TASK DETAILS
Pick out each line of the items below that contains the string "forumteams". Case counts, so match capital and lowercase letters exactly.
::::::::::
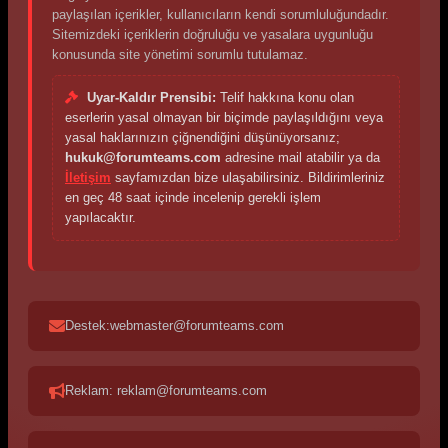
paylaşılan içerikler, kullanıcıların kendi sorumluluğundadır.
Sitemizdeki içeriklerin doğruluğu ve yasalara uygunluğu
konusunda site yönetimi sorumlu tutulamaz.
Uyar-Kaldır Prensibi:
Telif hakkına konu olan
eserlerin yasal olmayan bir biçimde paylaşıldığını veya
yasal haklarınızın çiğnendiğini düşünüyorsanız;
hukuk@forumteams.com
adresine mail atabilir ya da
İletişim
sayfamızdan bize ulaşabilirsiniz. Bildirimleriniz
en geç 48 saat içinde incelenip gerekli işlem
yapılacaktır.
Destek:webmaster@forumteams.com
Reklam: reklam@forumteams.com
::::::::::
WRITTEN SOLUTION
hukuk@forumteams.com
Destek:webmaster@forumteams.com
Reklam: reklam@forumteams.com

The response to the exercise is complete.